To reduce the likelihood of overfitting and obtain more conservative estimates of model performance, bootstrap validation of the linear regression model was performed. Additionally, the bootstrap assessment was repeated 100 times to obtain 95% confidence intervals.34 Missing data were handled by single imputation using conditional means and recursive partitioning.35 A sensitivity analysis including or not including imputed data was also conducted.
For our secondary analyses, we explored the relationship between vitamin D supplementation and milk intake on 25-hydroxyvitamin D level in the context of children's skin pigmentation and season. To accomplish this, we built on the multivariable linear regression model developed for the primary analyses through the addition of biologically plausible interactions. These included vitamin D supplementation by milk intake, vitamin D supplementation by season, vitamin D supplementation by skin pigmentation, and skin pigmentation by season. To achieve a balance between overfitting and interpretation and to limit the biases that can result from standard variable selection approaches, these interactions were tested together. If the joint P value was large (>.30), no further testing was considered. Otherwise, the interactions were retained in the model. To assess the contribution of each variable and interaction on the variation in 25-hydroxyvitamin D level, the partial R2 for each was calculated and displayed graphically.
Data were analyzed using the R project for statistical computing.36 This study was approved by the research ethics board at The Hospital for Sick Children, and all parents of participating children consented to participation in the study.

## [Source material]

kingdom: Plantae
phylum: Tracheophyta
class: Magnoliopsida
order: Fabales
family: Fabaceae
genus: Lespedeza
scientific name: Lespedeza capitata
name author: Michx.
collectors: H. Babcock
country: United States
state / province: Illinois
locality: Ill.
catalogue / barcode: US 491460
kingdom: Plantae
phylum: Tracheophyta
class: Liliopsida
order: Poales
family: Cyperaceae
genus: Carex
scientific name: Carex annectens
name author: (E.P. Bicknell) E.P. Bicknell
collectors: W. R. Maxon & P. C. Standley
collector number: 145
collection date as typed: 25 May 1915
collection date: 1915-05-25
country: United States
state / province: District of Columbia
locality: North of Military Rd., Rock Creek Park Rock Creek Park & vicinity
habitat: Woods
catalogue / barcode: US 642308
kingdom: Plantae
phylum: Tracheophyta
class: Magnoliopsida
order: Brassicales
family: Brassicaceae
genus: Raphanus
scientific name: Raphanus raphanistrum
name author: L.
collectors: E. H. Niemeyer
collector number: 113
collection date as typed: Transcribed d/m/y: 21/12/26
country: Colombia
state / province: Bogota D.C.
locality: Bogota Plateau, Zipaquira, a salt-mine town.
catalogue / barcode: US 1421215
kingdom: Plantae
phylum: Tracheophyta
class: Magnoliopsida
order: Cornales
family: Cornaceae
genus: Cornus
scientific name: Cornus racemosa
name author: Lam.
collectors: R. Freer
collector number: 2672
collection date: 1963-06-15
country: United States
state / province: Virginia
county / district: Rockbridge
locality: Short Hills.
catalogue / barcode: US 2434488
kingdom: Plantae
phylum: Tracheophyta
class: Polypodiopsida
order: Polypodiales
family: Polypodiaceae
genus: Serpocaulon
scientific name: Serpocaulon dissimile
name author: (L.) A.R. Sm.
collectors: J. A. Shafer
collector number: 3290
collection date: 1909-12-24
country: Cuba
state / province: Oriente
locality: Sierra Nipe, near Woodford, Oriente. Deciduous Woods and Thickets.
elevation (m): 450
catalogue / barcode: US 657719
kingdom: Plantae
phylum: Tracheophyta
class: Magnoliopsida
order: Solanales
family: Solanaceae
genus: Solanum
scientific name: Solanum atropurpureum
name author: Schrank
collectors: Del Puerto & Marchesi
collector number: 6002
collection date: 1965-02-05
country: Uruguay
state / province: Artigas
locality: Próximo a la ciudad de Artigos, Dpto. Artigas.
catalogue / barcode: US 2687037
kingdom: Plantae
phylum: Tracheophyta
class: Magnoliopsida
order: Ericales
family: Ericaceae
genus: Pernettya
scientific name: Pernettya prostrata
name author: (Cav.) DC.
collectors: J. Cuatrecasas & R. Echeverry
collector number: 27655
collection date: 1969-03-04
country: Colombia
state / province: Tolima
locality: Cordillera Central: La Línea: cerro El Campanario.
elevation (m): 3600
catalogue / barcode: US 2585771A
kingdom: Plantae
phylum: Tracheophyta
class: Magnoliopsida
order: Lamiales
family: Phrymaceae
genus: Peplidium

## [Tasks to complete]
**A.** Can you rewrite the paragraph of the vitamin D methods passage that begins "To reduce the likelihood of overfitting" as a short bulleted list that keeps its main facts?
**B.** Do these statements agree with the vitamin D methods passage? Answer yes or no for each, and quote the words of the passage that decide it.
(i) In the secondary analyses, the interactions were tested one at a time.
(ii) No further testing was considered when the joint P value was above .30.
(iii) The study was approved by the research ethics board at The Hospital for Sick Children.
**C.** Could you write what comes next in the vitamin D methods passage, picking up after its final sentence?

## [Answers to each task]
**A.**
- Bootstrap validation of the linear regression model was performed to reduce the risk of overfitting and give more conservative estimates of model performance.
- The bootstrap assessment was repeated 100 times to obtain 95% confidence intervals.
- Missing data were handled by single imputation using conditional means and recursive partitioning.
- A sensitivity analysis was run both with and without the imputed data.

**B.**
(i) No: "these interactions were tested together."
(ii) Yes: "If the joint P value was large (>.30), no further testing was considered."
(iii) Yes: "This study was approved by the research ethics board at The Hospital for Sick Children"

**C.**
Of the 3396 children who consented to participate, venous blood sampling was obtained in 1898 children who were included in this analysis (Figure 1). Seventy-six percent of children had complete survey, anthropometric, and laboratory data. Fifty-seven percent of the population were regularly consuming a vitamin D–containing supplement. Mean daily cow's milk intake was 455 mL. Mean 25-hydroxyvitamin D level was 35 ng/mL (95% CI, 34.86-35.66 ng/mL). Thirty-five percent (95% CI, 33%-38%) had a 25-hydroxyvitamin D level less than 30 ng/mL and 6% (95% CI, 5%-7%) had a 25-hydroxyvitamin D level less than 20 ng/mL (Figure 2). Subject characteristics are presented in Table 1. Imputation for missing values did not change descriptive characteristics.
Figure 1. Flow diagram of participant recruitment and retention through the study.
Figure 2. Distribution of study participants' 25-hydroxyvitamin D serum levels. To convert 25-hydroxyvitamin D to nanomoles per liter, multiply by 2.496.
For our primary analysis, results of the multivariable linear regression model are shown in Table 2. In the adjusted model, the 2 modifiable dietary intake variables, vitamin D supplementation and cow's milk intake, were highly significant, with vitamin D supplementation increasing 25-hydroxyvitamin D level by 3.4 ng/mL (95% CI, 2-4 ng/mL) and cow's milk increasing 25-hydroxyvitamin D level by 1.6 ng/mL per 250-mL cup per day (95% CI, 1-2 ng/mL). Two nonmodifiable variables reflecting cutaneous synthesis were also strongly associated with 25-hydroxyvitamin D level, with summer season increasing 25-hydroxyvitamin D level by 1.6 ng/mL (95% CI, 0.4-2.8 ng/mL) and light skin pigmentation (Fitzpatrick skin pigmentation type I-III vs IV-VI) increasing 25-hydroxyvitamin D level by 2.7 ng/mL (95% CI, 1.2-4.4 ng/mL).
For our secondary analysis, the relationship between modifiable dietary intake variables (vitamin D supplementation and milk intake) on 25-hydroxyvitamin D level was evaluated in the context of children's skin pigmentation and season. A simultaneous test of all hypothesized interactions resulted in P = .59, which is sufficiently large to consider interactions unlikely. The adjusted effects of vitamin D supplementation, milk intake, season, and skin pigmentation on 25-hydroxyvitamin D level are displayed graphically in Figure 3. The effect of vitamin D supplementation and milk intake on 25-hydroxyvitamin D level appear similar regardless of skin pigmentation or season.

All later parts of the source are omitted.